(Saved entries)

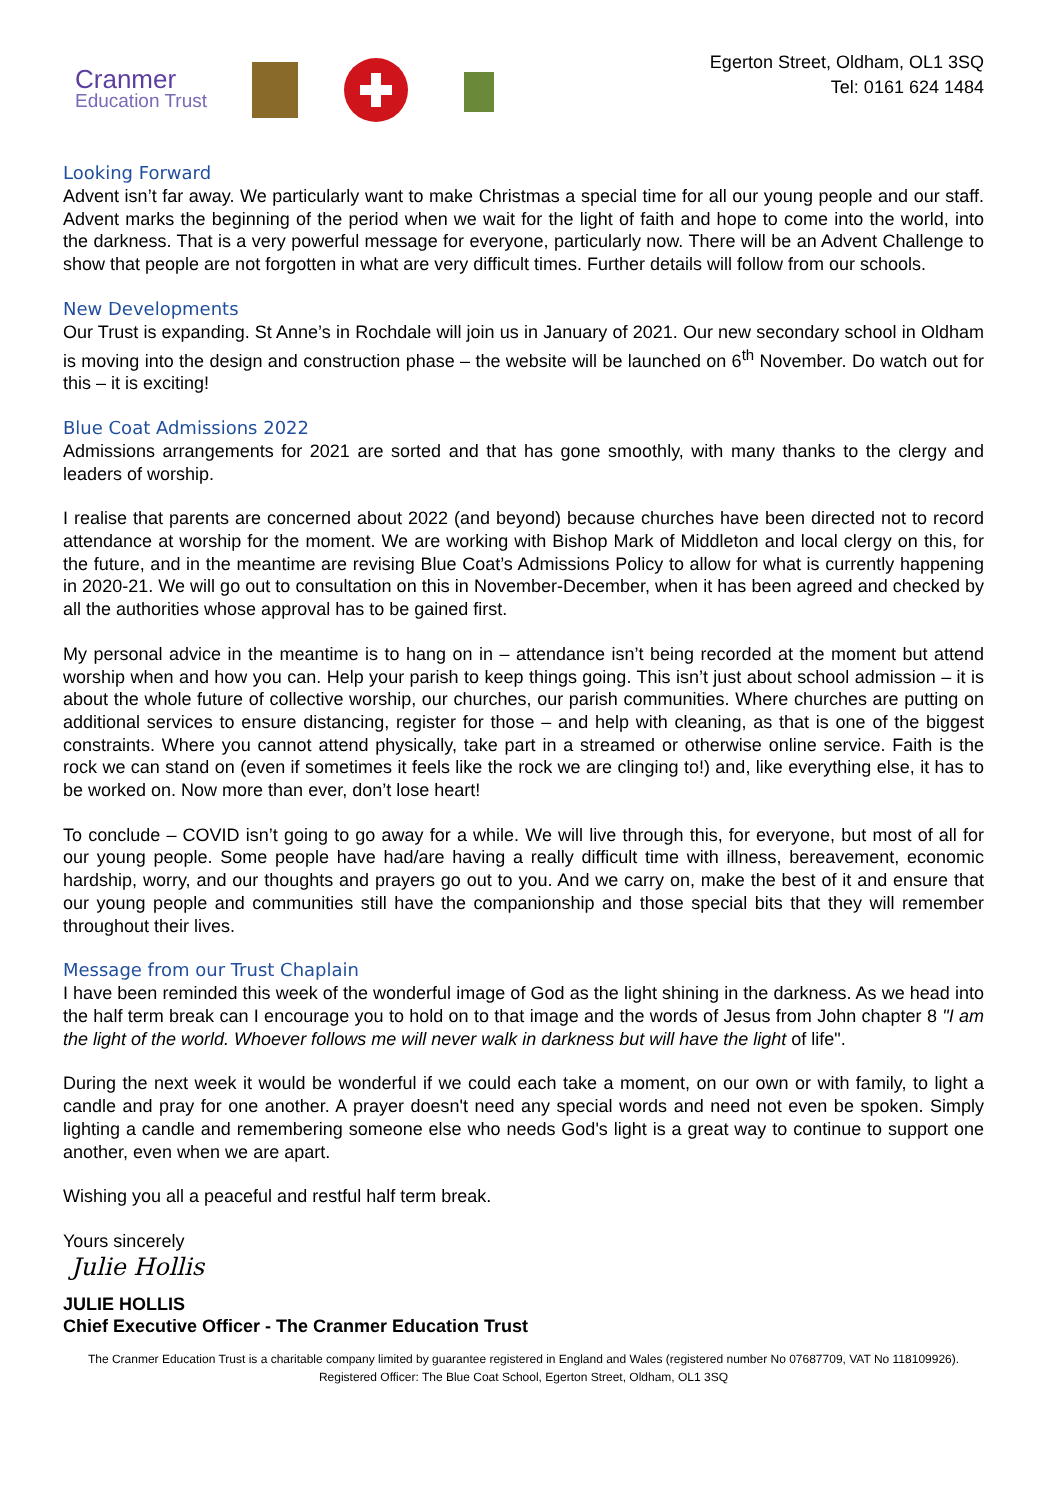Cranmer
Education Trust
Egerton Street, Oldham, OL1 3SQ
Tel: 0161 624 1484
Looking Forward
Advent isn’t far away. We particularly want to make Christmas a special time for all our young people and our staff. Advent marks the beginning of the period when we wait for the light of faith and hope to come into the world, into the darkness. That is a very powerful message for everyone, particularly now. There will be an Advent Challenge to show that people are not forgotten in what are very difficult times. Further details will follow from our schools.
New Developments
Our Trust is expanding. St Anne’s in Rochdale will join us in January of 2021. Our new secondary school in Oldham is moving into the design and construction phase – the website will be launched on 6<sup>th</sup> November. Do watch out for this – it is exciting!
Blue Coat Admissions 2022
Admissions arrangements for 2021 are sorted and that has gone smoothly, with many thanks to the clergy and leaders of worship.
I realise that parents are concerned about 2022 (and beyond) because churches have been directed not to record attendance at worship for the moment. We are working with Bishop Mark of Middleton and local clergy on this, for the future, and in the meantime are revising Blue Coat’s Admissions Policy to allow for what is currently happening in 2020-21. We will go out to consultation on this in November-December, when it has been agreed and checked by all the authorities whose approval has to be gained first.
My personal advice in the meantime is to hang on in – attendance isn’t being recorded at the moment but attend worship when and how you can. Help your parish to keep things going. This isn’t just about school admission – it is about the whole future of collective worship, our churches, our parish communities. Where churches are putting on additional services to ensure distancing, register for those – and help with cleaning, as that is one of the biggest constraints. Where you cannot attend physically, take part in a streamed or otherwise online service. Faith is the rock we can stand on (even if sometimes it feels like the rock we are clinging to!) and, like everything else, it has to be worked on. Now more than ever, don’t lose heart!
To conclude – COVID isn’t going to go away for a while. We will live through this, for everyone, but most of all for our young people. Some people have had/are having a really difficult time with illness, bereavement, economic hardship, worry, and our thoughts and prayers go out to you. And we carry on, make the best of it and ensure that our young people and communities still have the companionship and those special bits that they will remember throughout their lives.
Message from our Trust Chaplain
I have been reminded this week of the wonderful image of God as the light shining in the darkness. As we head into the half term break can I encourage you to hold on to that image and the words of Jesus from John chapter 8 "I am the light of the world. Whoever follows me will never walk in darkness but will have the light of life".
During the next week it would be wonderful if we could each take a moment, on our own or with family, to light a candle and pray for one another. A prayer doesn't need any special words and need not even be spoken. Simply lighting a candle and remembering someone else who needs God's light is a great way to continue to support one another, even when we are apart.
Wishing you all a peaceful and restful half term break.
Yours sincerely
Julie Hollis
JULIE HOLLIS
Chief Executive Officer - The Cranmer Education Trust
The Cranmer Education Trust is a charitable company limited by guarantee registered in England and Wales (registered number No 07687709, VAT No 118109926). Registered Officer: The Blue Coat School, Egerton Street, Oldham, OL1 3SQ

(THE TASK):
Give every line above again exactly, with no pictures.

(TASK RESPONSE):
Cranmer
Education Trust
Egerton Street, Oldham, OL1 3SQ
Tel: 0161 624 1484
Looking Forward
Advent isn’t far away. We particularly want to make Christmas a special time for all our young people and our staff. Advent marks the beginning of the period when we wait for the light of faith and hope to come into the world, into the darkness. That is a very powerful message for everyone, particularly now. There will be an Advent Challenge to show that people are not forgotten in what are very difficult times. Further details will follow from our schools.
New Developments
Our Trust is expanding. St Anne’s in Rochdale will join us in January of 2021. Our new secondary school in Oldham is moving into the design and construction phase – the website will be launched on 6<sup>th</sup> November. Do watch out for this – it is exciting!
Blue Coat Admissions 2022
Admissions arrangements for 2021 are sorted and that has gone smoothly, with many thanks to the clergy and leaders of worship.
I realise that parents are concerned about 2022 (and beyond) because churches have been directed not to record attendance at worship for the moment. We are working with Bishop Mark of Middleton and local clergy on this, for the future, and in the meantime are revising Blue Coat’s Admissions Policy to allow for what is currently happening in 2020-21. We will go out to consultation on this in November-December, when it has been agreed and checked by all the authorities whose approval has to be gained first.
My personal advice in the meantime is to hang on in – attendance isn’t being recorded at the moment but attend worship when and how you can. Help your parish to keep things going. This isn’t just about school admission – it is about the whole future of collective worship, our churches, our parish communities. Where churches are putting on additional services to ensure distancing, register for those – and help with cleaning, as that is one of the biggest constraints. Where you cannot attend physically, take part in a streamed or otherwise online service. Faith is the rock we can stand on (even if sometimes it feels like the rock we are clinging to!) and, like everything else, it has to be worked on. Now more than ever, don’t lose heart!
To conclude – COVID isn’t going to go away for a while. We will live through this, for everyone, but most of all for our young people. Some people have had/are having a really difficult time with illness, bereavement, economic hardship, worry, and our thoughts and prayers go out to you. And we carry on, make the best of it and ensure that our young people and communities still have the companionship and those special bits that they will remember throughout their lives.
Message from our Trust Chaplain
I have been reminded this week of the wonderful image of God as the light shining in the darkness. As we head into the half term break can I encourage you to hold on to that image and the words of Jesus from John chapter 8 "I am the light of the world. Whoever follows me will never walk in darkness but will have the light of life".
During the next week it would be wonderful if we could each take a moment, on our own or with family, to light a candle and pray for one another. A prayer doesn't need any special words and need not even be spoken. Simply lighting a candle and remembering someone else who needs God's light is a great way to continue to support one another, even when we are apart.
Wishing you all a peaceful and restful half term break.
Yours sincerely
Julie Hollis
JULIE HOLLIS
Chief Executive Officer - The Cranmer Education Trust
The Cranmer Education Trust is a charitable company limited by guarantee registered in England and Wales (registered number No 07687709, VAT No 118109926). Registered Officer: The Blue Coat School, Egerton Street, Oldham, OL1 3SQ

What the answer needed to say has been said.